Skip to content

Customer Information Extraction

In this guide, we'll walk through how to extract customer lead information using OpenAI's API and Pydantic. This use case is essential for seamlessly automating the process of extracting specific information from a context.

If you want to try this out via instructor hub, you can pull it by running:

instructor hub pull --slug extract_contact_info --py > extract_contact_info.py

Motivation

You could potentially integrate this into a chatbot to extract relevant user information from user messages. With the use of machine learning driven validation it would reduce the need for a human to verify the information.

Defining the Structure

We'll model a customer lead as a Lead object, including attributes for the name and phone number. We'll use a Pydantic PhoneNumber type to validate the phone numbers entered and provide a Field to give the model more information on correctly populating the object.

Extracting Lead Information

To extract lead information, we create the parse_lead_from_message function which integrates Instructor. It calls OpenAI's API, processes the text, and returns the extracted lead information as a Lead object.

Evaluating Lead Extraction

To showcase the parse_lead_from_message function we can provide sample user messages that may be obtained from a dialogue with a chatbot assistant. Also take note of the response model being set as Iterable[Lead] this allows for multiple leads being extracted from the same message.

import instructor
from openai import OpenAI
from pydantic import BaseModel, Field
from pydantic_extra_types.phone_numbers import PhoneNumber
from typing import Iterable


class Lead(BaseModel):
    name: str
    phone_number: PhoneNumber = Field(
        description="Needs to be a phone number with a country code. If none, assume +1"
    )

    # Can define some function here to send Lead information to a database using an API


client = instructor.patch(OpenAI())


def parse_lead_from_message(user_message: str):
    return client.chat.completions.create(
        model="gpt-4-turbo-preview",
        response_model=Iterable[Lead],
        messages=[
            {
                "role": "system",
                "content": "You are a data extraction system that extracts a user's name and phone number from a message.",
            },
            {
                "role": "user",
                "content": f"Extract the user's lead information from this user's message: {user_message}",
            },
        ],
    )


if __name__ == "__main__":
    lead = parse_lead_from_message(
        "Yes, that would be great if someone can reach out my name is Patrick King 9175554587"
    )
    assert all(isinstance(item, Lead) for item in lead)
    for item in lead:
        print(item.model_dump_json(indent=2))
        """
        {
          "name": "Patrick King",
          "phone_number": "tel:+1-917-555-4587"
        }
        """

    # Invalid phone number example:
    try:
        lead2 = parse_lead_from_message(
            "Yes, that would be great if someone can reach out my name is Patrick King 9172234"
        )
        assert all(isinstance(item, Lead) for item in lead2)
        for item in lead2:
            print(item.model_dump_json(indent=2))
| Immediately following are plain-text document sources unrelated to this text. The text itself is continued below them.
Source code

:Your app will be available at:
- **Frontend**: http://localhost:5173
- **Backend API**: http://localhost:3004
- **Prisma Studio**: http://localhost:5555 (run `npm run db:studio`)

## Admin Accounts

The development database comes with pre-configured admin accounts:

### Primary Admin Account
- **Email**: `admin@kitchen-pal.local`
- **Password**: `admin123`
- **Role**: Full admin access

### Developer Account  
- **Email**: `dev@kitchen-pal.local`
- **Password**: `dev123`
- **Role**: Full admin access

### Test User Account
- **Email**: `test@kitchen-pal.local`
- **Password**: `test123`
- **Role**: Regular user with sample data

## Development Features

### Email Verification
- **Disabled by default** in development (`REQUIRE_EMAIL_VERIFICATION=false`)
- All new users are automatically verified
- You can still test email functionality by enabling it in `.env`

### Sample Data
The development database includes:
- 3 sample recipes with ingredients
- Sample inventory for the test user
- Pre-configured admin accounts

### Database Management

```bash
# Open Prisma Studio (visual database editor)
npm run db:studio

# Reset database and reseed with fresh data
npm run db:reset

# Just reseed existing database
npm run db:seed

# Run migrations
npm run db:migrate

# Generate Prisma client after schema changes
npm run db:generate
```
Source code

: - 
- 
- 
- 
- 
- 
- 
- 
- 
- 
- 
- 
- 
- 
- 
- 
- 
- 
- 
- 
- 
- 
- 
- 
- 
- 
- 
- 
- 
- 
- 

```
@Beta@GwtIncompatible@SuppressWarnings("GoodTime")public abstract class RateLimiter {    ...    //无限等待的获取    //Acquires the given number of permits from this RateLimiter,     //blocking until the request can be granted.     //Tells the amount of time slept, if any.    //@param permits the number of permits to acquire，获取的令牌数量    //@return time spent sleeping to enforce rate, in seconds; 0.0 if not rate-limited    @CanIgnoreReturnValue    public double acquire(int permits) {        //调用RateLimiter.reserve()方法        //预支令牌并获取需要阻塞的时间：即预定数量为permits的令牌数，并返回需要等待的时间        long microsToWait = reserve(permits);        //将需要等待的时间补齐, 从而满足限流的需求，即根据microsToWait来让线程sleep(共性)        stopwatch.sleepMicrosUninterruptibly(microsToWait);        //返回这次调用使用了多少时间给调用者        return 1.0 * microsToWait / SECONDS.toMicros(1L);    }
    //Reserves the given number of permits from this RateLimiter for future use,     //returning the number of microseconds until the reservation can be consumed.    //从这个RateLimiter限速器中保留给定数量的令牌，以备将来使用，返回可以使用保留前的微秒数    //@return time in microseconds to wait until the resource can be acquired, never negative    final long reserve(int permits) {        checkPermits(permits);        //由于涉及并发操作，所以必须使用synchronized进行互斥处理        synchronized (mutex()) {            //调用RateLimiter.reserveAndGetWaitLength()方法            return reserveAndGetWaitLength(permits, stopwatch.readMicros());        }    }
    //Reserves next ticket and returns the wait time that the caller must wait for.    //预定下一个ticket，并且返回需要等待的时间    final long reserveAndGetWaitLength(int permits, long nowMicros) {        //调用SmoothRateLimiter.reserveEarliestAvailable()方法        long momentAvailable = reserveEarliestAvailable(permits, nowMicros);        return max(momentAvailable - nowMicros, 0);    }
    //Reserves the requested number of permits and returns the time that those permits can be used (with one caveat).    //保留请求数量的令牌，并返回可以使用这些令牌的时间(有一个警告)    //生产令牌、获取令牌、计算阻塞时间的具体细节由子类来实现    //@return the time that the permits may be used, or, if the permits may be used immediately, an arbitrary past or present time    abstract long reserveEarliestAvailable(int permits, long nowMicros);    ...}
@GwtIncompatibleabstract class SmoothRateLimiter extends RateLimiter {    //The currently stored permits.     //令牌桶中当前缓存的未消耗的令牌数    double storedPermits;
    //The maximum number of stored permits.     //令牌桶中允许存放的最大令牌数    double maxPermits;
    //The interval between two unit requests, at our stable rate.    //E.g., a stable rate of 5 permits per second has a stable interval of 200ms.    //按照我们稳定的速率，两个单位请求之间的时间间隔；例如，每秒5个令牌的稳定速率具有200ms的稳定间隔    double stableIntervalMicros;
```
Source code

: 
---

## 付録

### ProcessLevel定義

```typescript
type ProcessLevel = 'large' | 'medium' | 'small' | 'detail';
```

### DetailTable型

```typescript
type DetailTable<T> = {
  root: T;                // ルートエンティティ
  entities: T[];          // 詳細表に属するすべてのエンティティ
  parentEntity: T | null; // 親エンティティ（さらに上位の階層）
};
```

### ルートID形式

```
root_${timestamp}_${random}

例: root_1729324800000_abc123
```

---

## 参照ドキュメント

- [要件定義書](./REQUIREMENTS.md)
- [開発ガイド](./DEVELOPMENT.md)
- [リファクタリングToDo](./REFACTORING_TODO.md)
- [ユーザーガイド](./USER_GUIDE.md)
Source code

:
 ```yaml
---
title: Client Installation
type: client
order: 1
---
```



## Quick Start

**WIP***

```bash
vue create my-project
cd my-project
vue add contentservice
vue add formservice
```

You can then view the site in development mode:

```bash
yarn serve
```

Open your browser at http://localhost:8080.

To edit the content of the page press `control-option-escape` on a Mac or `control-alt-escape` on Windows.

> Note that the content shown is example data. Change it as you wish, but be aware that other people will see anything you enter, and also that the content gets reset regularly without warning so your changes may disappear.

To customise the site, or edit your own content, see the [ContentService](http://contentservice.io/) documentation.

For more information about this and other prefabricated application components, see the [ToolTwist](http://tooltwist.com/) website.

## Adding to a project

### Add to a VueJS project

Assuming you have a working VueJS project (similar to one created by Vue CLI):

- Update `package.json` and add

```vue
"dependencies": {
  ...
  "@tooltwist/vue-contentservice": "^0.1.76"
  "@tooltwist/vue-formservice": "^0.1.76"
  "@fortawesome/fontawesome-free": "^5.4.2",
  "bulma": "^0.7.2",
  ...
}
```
    except Exception as e:
        print("ERROR:", e)
        """
        ERROR:
        1 validation error for IterableLead
        tasks.0.phone_number
          value is not a valid phone number [type=value_error, input_value='+19172234', input_type=str]
        """

In this example, the parse_lead_from_message function successfully extracts lead information from a user message, demonstrating how automation can enhance the efficiency of collecting accurate customer details. It also shows how the function successfully catches that the phone number is invalid so functionality can be implemented for the user to get prompted again to give a correct phone number.